Entre esses “desreguladores
endócrinos” estão substâncias químicas, presentes em pequena quantidade em
pesticidas, solventes e recipientes de plástico, por exemplo. Além dos fatores
ambientais, aspectos relacionados aos hábitos de vida também devem influenciar
a produção de esperma. “Alguns estudos demonstraram que o tabagismo e o
consumo de álcool em excesso podem diminuir a qualidade do sêmen”,
acrescenta Baccaro. “Além disso, um fator muito prevalente que influencia
nisso é a obesidade, que pode levar a um desequilíbrio hormonal. Um estudo
mostrou que homens com excesso de peso têm o esperma pior.”

Barroso cita outros suspeitos.
“O uso de telefones celulares têm aumentado as preocupações em relação ao
efeito das suas ondas eletromagnéticas na fertilidade”, afirma.
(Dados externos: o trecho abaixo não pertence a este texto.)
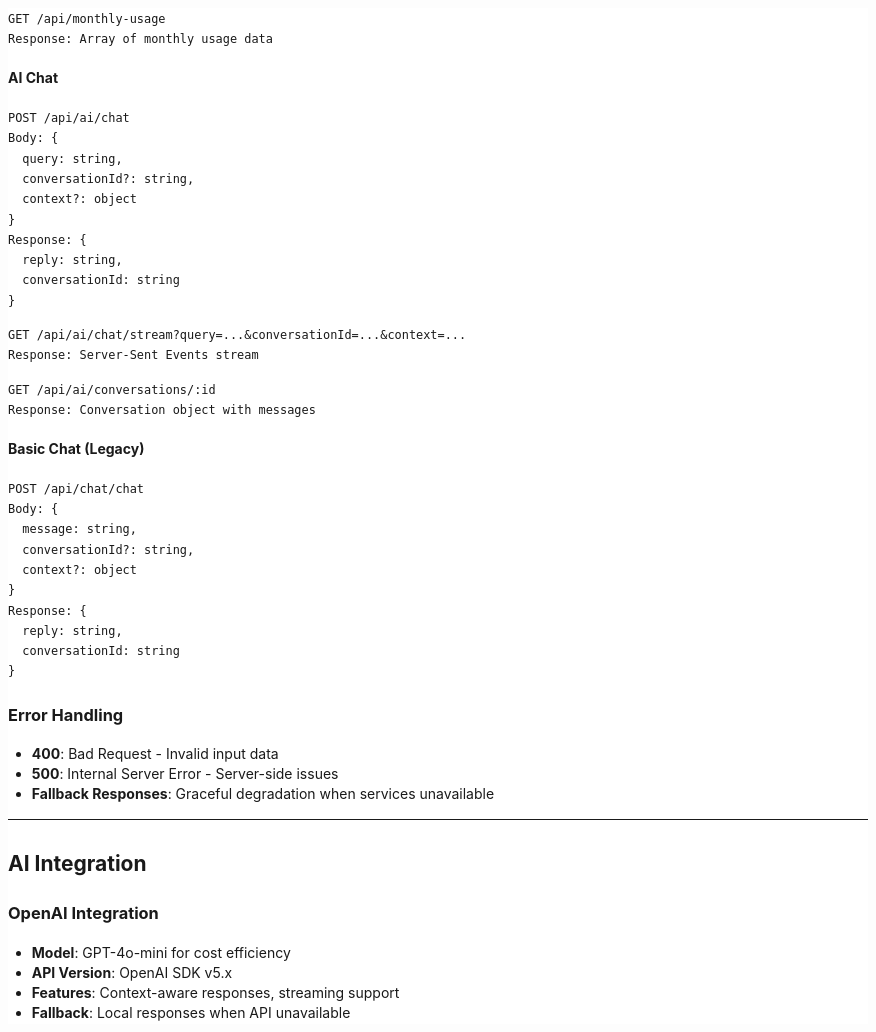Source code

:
 ```
GET /api/monthly-usage
Response: Array of monthly usage data
```

#### AI Chat
```
POST /api/ai/chat
Body: {
  query: string,
  conversationId?: string,
  context?: object
}
Response: {
  reply: string,
  conversationId: string
}
```

```
GET /api/ai/chat/stream?query=...&conversationId=...&context=...
Response: Server-Sent Events stream
```

```
GET /api/ai/conversations/:id
Response: Conversation object with messages
```

#### Basic Chat (Legacy)
```
POST /api/chat/chat
Body: {
  message: string,
  conversationId?: string,
  context?: object
}
Response: {
  reply: string,
  conversationId: string
}
```

### Error Handling
- **400**: Bad Request - Invalid input data
- **500**: Internal Server Error - Server-side issues
- **Fallback Responses**: Graceful degradation when services unavailable

---

## AI Integration

### OpenAI Integration
- **Model**: GPT-4o-mini for cost efficiency
- **API Version**: OpenAI SDK v5.x
- **Features**: Context-aware responses, streaming support
- **Fallback**: Local responses when API unavailable
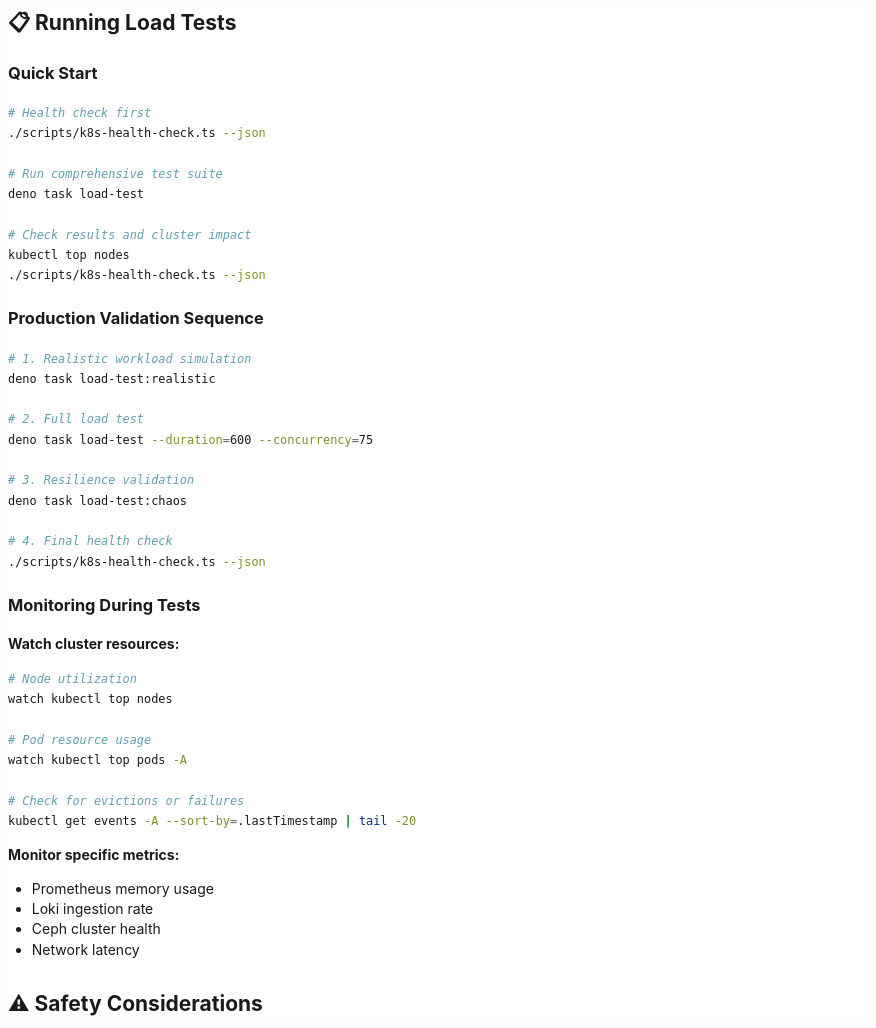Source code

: ## 📋 Running Load Tests

### Quick Start
```bash
# Health check first
./scripts/k8s-health-check.ts --json

# Run comprehensive test suite  
deno task load-test

# Check results and cluster impact
kubectl top nodes
./scripts/k8s-health-check.ts --json
```

### Production Validation Sequence
```bash
# 1. Realistic workload simulation
deno task load-test:realistic

# 2. Full load test
deno task load-test --duration=600 --concurrency=75

# 3. Resilience validation
deno task load-test:chaos

# 4. Final health check
./scripts/k8s-health-check.ts --json
```

### Monitoring During Tests

**Watch cluster resources:**
```bash
# Node utilization
watch kubectl top nodes

# Pod resource usage
watch kubectl top pods -A

# Check for evictions or failures
kubectl get events -A --sort-by=.lastTimestamp | tail -20
```

**Monitor specific metrics:**
- Prometheus memory usage
- Loki ingestion rate
- Ceph cluster health
- Network latency

## ⚠️ Safety Considerations
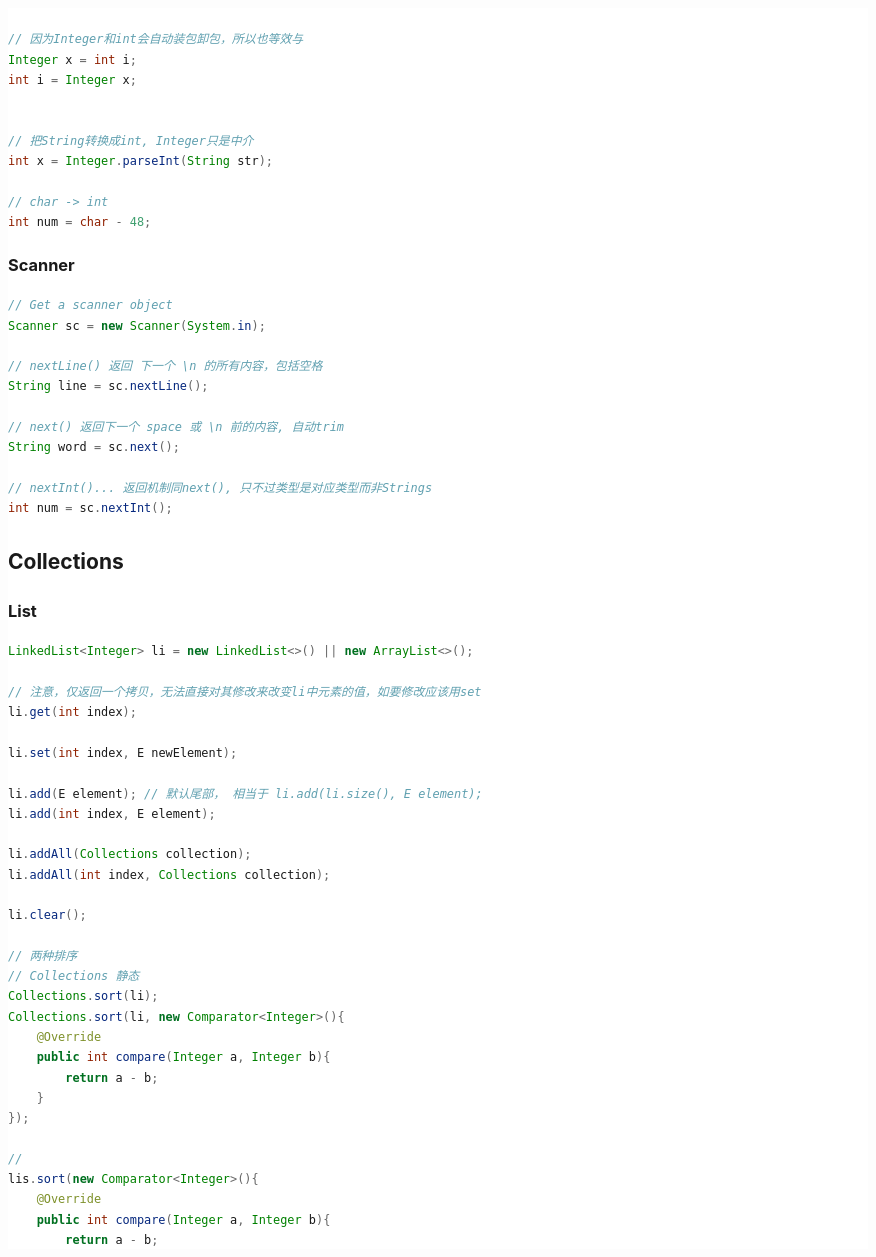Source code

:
 ```java

// 因为Integer和int会自动装包卸包，所以也等效与
Integer x = int i;
int i = Integer x;


// 把String转换成int, Integer只是中介
int x = Integer.parseInt(String str);

// char -> int
int num = char - 48;
```

### Scanner
```java
// Get a scanner object
Scanner sc = new Scanner(System.in);

// nextLine() 返回 下一个 \n 的所有内容，包括空格
String line = sc.nextLine();

// next() 返回下一个 space 或 \n 前的内容, 自动trim
String word = sc.next();

// nextInt()... 返回机制同next(), 只不过类型是对应类型而非Strings
int num = sc.nextInt();
```


## Collections

### List
```java
LinkedList<Integer> li = new LinkedList<>() || new ArrayList<>();

// 注意，仅返回一个拷贝，无法直接对其修改来改变li中元素的值，如要修改应该用set
li.get(int index); 

li.set(int index, E newElement);

li.add(E element); // 默认尾部， 相当于 li.add(li.size(), E element);
li.add(int index, E element);

li.addAll(Collections collection);
li.addAll(int index, Collections collection);

li.clear();

// 两种排序
// Collections 静态
Collections.sort(li);
Collections.sort(li, new Comparator<Integer>(){
    @Override
    public int compare(Integer a, Integer b){
        return a - b;
    }
});

//
lis.sort(new Comparator<Integer>(){
    @Override
    public int compare(Integer a, Integer b){
        return a - b;
```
Estudo observacional recente, in-vivo e in-vitro, mostrou que os aparelhos podem causar uma diminuição da densidade, motilidade, viabilidade e morfologia dos espermatozoides. Hipertermia (alta temperatura) testicular também pode impedir a esperatogênese. Por isso, o uso de laptops próximo à genitália, utilização frequente de saunas e banheiras aquecidas estão entre os fatores considerados como possíveis causas da queda da qualidade do sêmen.